Regression, Classification, and Clustering with Scikit-learn

1.13. Regression, Classification, and Clustering with Scikit-learn#

1200px-Scikit_learn_logo_small.svg.png

Today, we are going to introduce three pillars of statistical modeling:

Regression, which learns the relationship between continuous inputs (or predictors/features) and outputs (or predictands/targets), and
Clustering, which groups objects in similar clusters.
Classification, which learns which of a set of classes a new sample belongs to.

For all these tasks, we will use an easy-to-use and versatile Python library for statistical learning: scikit-learn.

1.13.1. Linear Regression#

Linear regression is arguably the simplest regression model.

Assuming you have some measurements $y $ of how one physical property depends on another physical property $x $, a linear regression predicts $w*x+b $, where $w $ is the slope and $b $ is the intercept.
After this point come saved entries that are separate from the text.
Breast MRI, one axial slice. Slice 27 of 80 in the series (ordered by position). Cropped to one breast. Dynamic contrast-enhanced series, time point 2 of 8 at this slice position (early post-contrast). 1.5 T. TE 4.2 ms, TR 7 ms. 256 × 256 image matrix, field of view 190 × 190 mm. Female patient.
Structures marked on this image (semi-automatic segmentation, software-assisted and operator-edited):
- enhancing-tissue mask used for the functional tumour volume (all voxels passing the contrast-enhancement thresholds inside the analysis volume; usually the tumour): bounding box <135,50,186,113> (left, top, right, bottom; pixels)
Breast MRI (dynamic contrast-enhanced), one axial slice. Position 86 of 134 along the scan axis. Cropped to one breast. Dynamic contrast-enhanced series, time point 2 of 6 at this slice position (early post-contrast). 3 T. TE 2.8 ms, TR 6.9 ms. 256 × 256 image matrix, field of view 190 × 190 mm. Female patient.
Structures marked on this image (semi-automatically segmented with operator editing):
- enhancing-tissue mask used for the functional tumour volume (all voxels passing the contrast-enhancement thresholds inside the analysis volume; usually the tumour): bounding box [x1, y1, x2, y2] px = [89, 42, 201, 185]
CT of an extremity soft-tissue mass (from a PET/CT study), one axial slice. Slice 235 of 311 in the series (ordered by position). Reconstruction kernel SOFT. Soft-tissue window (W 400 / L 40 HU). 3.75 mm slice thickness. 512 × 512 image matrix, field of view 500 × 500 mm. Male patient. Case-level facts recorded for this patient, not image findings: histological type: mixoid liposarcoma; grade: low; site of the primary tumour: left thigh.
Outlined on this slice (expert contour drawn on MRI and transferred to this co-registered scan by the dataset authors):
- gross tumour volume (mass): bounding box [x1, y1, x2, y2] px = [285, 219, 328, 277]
You can optimize $a $ and $b $ based on the data you collected using the fit method of the linear regression object.

Reference:

Machine Learning Foundations and Practice (CS345_Colorado State University)

First, let’s import the required libraries:

import numpy as np
from numpy.random import default_rng
import matplotlib.pyplot as plt
import pooch
import urllib.request

---------------------------------------------------------------------------
ModuleNotFoundError                       Traceback (most recent call last)
Cell In[1], line 4
      2 from numpy.random import default_rng
      3 import matplotlib.pyplot as plt
----> 4 import pooch
      5 import urllib.request

ModuleNotFoundError: No module named 'pooch'

and create fake data to play with:

seed = 40001
rng = default_rng(seed)
x = 10*rng.random(50)
y = 2 * x - 5 + rng.standard_normal(50)*2.5

We just created 50 random data points in a vector ($x$), and assumed that $x$ is related to another vector $y$ via the following equation: $y = 2x-5$

To mimic real observations, we add some normally-distributed noise (of magnitude 2.5) so that these “observations” do not exactly follow the equation.
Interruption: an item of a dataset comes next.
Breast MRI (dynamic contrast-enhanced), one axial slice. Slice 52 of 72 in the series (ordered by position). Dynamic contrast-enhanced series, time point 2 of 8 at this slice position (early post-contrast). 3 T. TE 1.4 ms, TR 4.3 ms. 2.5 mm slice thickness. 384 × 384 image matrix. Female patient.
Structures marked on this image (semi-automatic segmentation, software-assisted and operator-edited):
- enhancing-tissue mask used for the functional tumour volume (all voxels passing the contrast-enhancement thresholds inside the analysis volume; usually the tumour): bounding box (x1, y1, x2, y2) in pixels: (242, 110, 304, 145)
Now let’s see how the fake data looks like!

plt.scatter(x,y)
plt.xlabel('x')
plt.ylabel('y')
plt.show()

If we have data that only have information about $x $ and assume that the underlying relationship between $y$ and $x$ holds, we can plug in the observed $x$ into the equation to get the corresponding $y$ value 😀

But can we find this equation $y = 2x-5$ from data?

This is where regression comes in.

In one dimension, linear regression takes the following form:

\[ \large y = wx + b \]

$w$ and $b$ are the model parameters we would like to optimize based on the data we currently have. Once we have the equation, we can use it to make predictions on new data (e.g., the examples we just discussed)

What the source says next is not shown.